MoonExpress is a California-based privately financed commercial space company. Its mission is to “open up the Moon’s vast resources for humanity, and establish new avenues for commercial space activities beyond Earth’s orbit”.
On 3 August the US Federal Aviation Administration (FAA) announced that it had approved Moon Express’ application to land its MX-1E spacecraft on the lunar surface. This is the first time that a non-governmental organisation has ever been granted permission to land a spacecraft on the Moon.
Gaining FAA authorisation is a significant milestone for Moon Express. They are hoping to win Google’s Lunar X-Prize ‘grand prize’ of $20 million, for being the first team out of the 16 competitors to land a spacecraft on the Moon, have it travel 500 metres and stream video footage back to earth. They have already secured a contract with Rocket Lab USA to take their lander to the Moon. Now that they also have government authorisation, it looks as if they are in with a great chance of winning the prize money.
At the peak of the Cold War ‘Space Race’ NASA enjoyed 4% of the Federal budget; now it receives barely 0.6%. Parallel to these shifting national priorities, there has been a rapid growth in the number and the size of commercial space companies.
Moon Express is one of these new, multi-billion dollar start-ups competing in what we might dub the ‘Second Space Race’. However, something other than national prestige and competitiveness is at stake: Moon resources. It is estimated that the Moon houses an abundance of rare metals and minerals, as well as vast quantities of water. Moon Express' founder Naveen Jain also hopes that Helium-3 found on the moon could be used to power fusion reactors at some point in the future.
In response to these trends, the US passed the 2015 SPACE Act. The Act allows for the "commercial exploration for and commercial recovery of space resources by United States citizens" (Chapter 513). However, several experts in space law argue that the Act is in contravention of the 1967 Outer Space Treaty. They suggest that the US government is giving something away over which they have no claims of sovereignty: a necessary precondition for giving away rights.
Legal issues aside, the commercial exploitation of space raises ethical questions. Is this something that we should do? The 1967 Treaty enshrined a belief that all humankind should be able to share in and enjoy space. By allowing un-elected, and exceptionally wealthy individuals to profit from something that is a ‘commons’, are we perhaps denying the right of future generations to enjoy the Moon as we once did? What if we harvest the resources to such an extent that it is no longer recognisable?
Moreover, might companies such as Moon Express be the incumbent corporations of the next generation, such as BP and Enron today? The explicit goal of companies such as Moon Express is to share the resources, but no one is naïve enough to believe that these entities will wilfully give up their profits without a fight. By exploiting the Moon's resources as we have exploited Earth's, are we perhaps simply staving off the inevitable switch to a less wasteful economic model?

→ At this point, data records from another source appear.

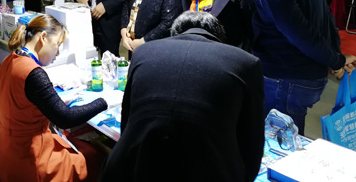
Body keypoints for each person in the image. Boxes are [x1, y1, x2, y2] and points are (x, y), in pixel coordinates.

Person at [193, 0, 356, 134]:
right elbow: (322, 14)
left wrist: (336, 60)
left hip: (288, 75)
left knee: (283, 146)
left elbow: (302, 34)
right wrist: (336, 57)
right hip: (300, 72)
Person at [101, 12, 265, 182]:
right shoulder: (245, 63)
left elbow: (127, 120)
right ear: (218, 38)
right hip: (210, 170)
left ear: (175, 33)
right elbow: (252, 143)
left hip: (136, 165)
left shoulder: (143, 52)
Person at [0, 14, 108, 182]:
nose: (57, 52)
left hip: (5, 154)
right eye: (57, 45)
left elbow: (21, 103)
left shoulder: (9, 60)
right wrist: (104, 102)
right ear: (43, 37)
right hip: (30, 162)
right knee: (95, 156)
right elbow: (66, 118)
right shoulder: (34, 73)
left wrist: (54, 101)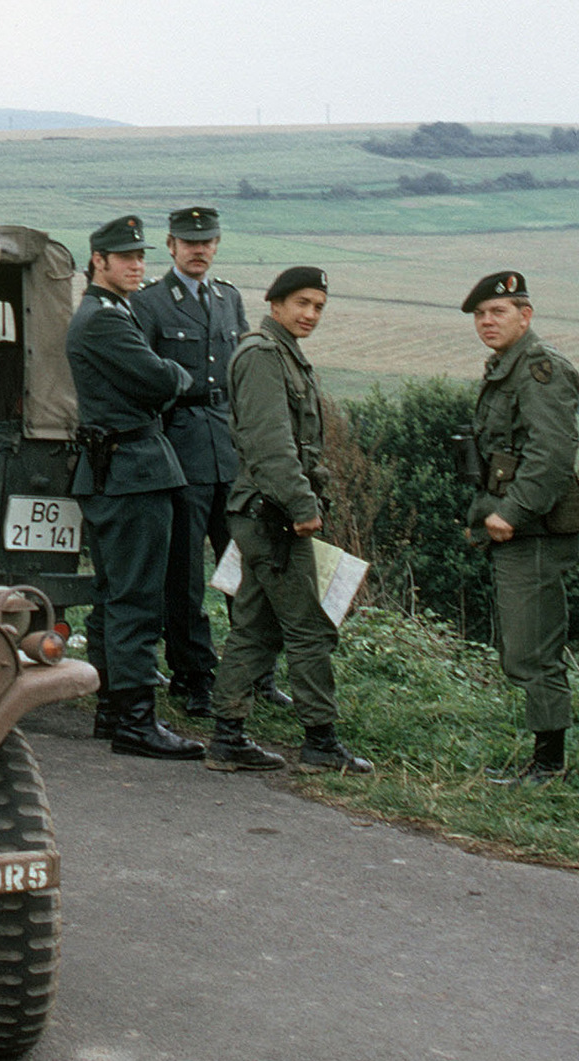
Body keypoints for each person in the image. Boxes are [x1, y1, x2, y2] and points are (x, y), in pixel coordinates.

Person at [208, 267, 372, 775]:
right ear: (275, 303)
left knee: (255, 628)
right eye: (302, 303)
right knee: (310, 629)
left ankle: (227, 736)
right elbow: (272, 445)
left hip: (264, 513)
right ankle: (321, 742)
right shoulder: (262, 356)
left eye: (319, 306)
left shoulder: (282, 355)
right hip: (274, 516)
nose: (311, 315)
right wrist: (303, 508)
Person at [130, 206, 280, 717]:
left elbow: (240, 381)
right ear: (171, 245)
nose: (199, 250)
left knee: (244, 566)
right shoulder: (150, 303)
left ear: (217, 245)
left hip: (229, 451)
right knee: (185, 575)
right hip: (180, 450)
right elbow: (145, 385)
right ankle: (193, 675)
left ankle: (255, 670)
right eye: (189, 242)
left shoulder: (228, 298)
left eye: (208, 241)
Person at [68, 215, 204, 760]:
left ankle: (111, 710)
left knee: (115, 594)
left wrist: (164, 376)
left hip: (123, 467)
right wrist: (176, 376)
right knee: (136, 598)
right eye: (125, 257)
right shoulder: (103, 320)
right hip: (131, 469)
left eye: (141, 256)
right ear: (98, 261)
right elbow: (159, 379)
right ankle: (134, 721)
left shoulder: (114, 312)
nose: (137, 265)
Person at [459, 271, 579, 784]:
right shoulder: (506, 367)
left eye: (499, 311)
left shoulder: (539, 369)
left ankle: (550, 765)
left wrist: (510, 513)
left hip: (533, 528)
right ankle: (544, 757)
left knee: (534, 648)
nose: (487, 321)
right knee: (522, 646)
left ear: (525, 316)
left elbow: (553, 454)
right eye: (480, 314)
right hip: (518, 525)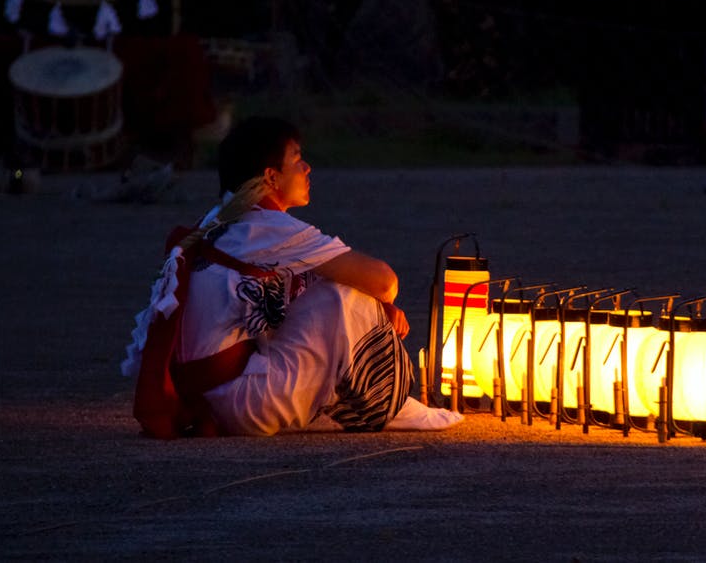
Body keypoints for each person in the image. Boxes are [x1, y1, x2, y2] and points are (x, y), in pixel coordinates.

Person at [126, 116, 463, 436]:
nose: (307, 168)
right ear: (271, 177)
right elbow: (385, 282)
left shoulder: (217, 220)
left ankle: (343, 402)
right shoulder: (266, 228)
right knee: (341, 295)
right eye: (298, 160)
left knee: (324, 289)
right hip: (241, 402)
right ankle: (385, 405)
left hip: (207, 398)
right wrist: (377, 304)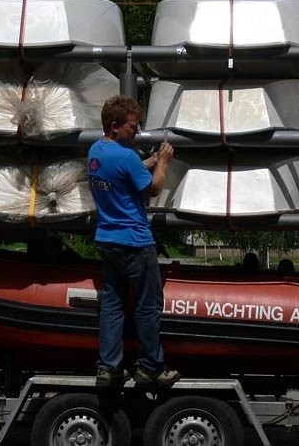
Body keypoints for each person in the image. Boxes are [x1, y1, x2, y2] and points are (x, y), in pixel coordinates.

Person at [87, 95, 180, 388]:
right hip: (135, 241)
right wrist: (162, 162)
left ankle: (109, 367)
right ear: (115, 126)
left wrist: (148, 160)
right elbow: (152, 188)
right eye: (132, 127)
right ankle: (151, 367)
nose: (137, 132)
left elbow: (125, 170)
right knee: (148, 304)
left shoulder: (96, 151)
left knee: (113, 304)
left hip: (107, 238)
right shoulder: (126, 157)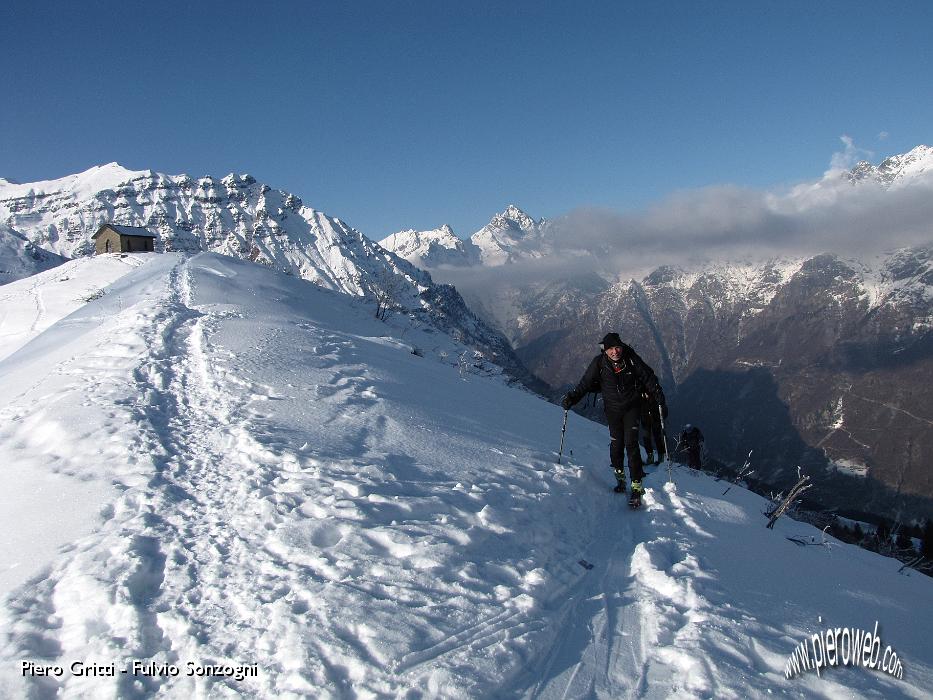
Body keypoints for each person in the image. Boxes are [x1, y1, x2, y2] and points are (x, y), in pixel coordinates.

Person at [561, 332, 667, 506]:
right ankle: (620, 478)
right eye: (610, 348)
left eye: (617, 347)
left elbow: (647, 376)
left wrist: (658, 394)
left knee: (631, 444)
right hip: (612, 410)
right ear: (605, 350)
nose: (615, 351)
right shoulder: (599, 363)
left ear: (622, 346)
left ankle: (636, 485)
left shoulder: (631, 359)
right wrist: (572, 398)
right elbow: (585, 384)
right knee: (616, 444)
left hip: (632, 408)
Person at [640, 393, 667, 465]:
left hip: (654, 418)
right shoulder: (640, 391)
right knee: (647, 438)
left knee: (656, 437)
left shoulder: (654, 392)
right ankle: (651, 456)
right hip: (646, 417)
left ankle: (660, 456)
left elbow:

Of course, space exploration will continue to be heavily regulated: the FAA has to supervise Moon Express’ mission, and even share the liability should anything go wrong. Moreover, we should be excited by the possibility of affordable, reliable space travel and it is right that Moon Express should seek a reward for their investment and the technological developments that will come as a result. But that doesn’t mean we cannot think critically about whether the commercialisation of space is appropriate.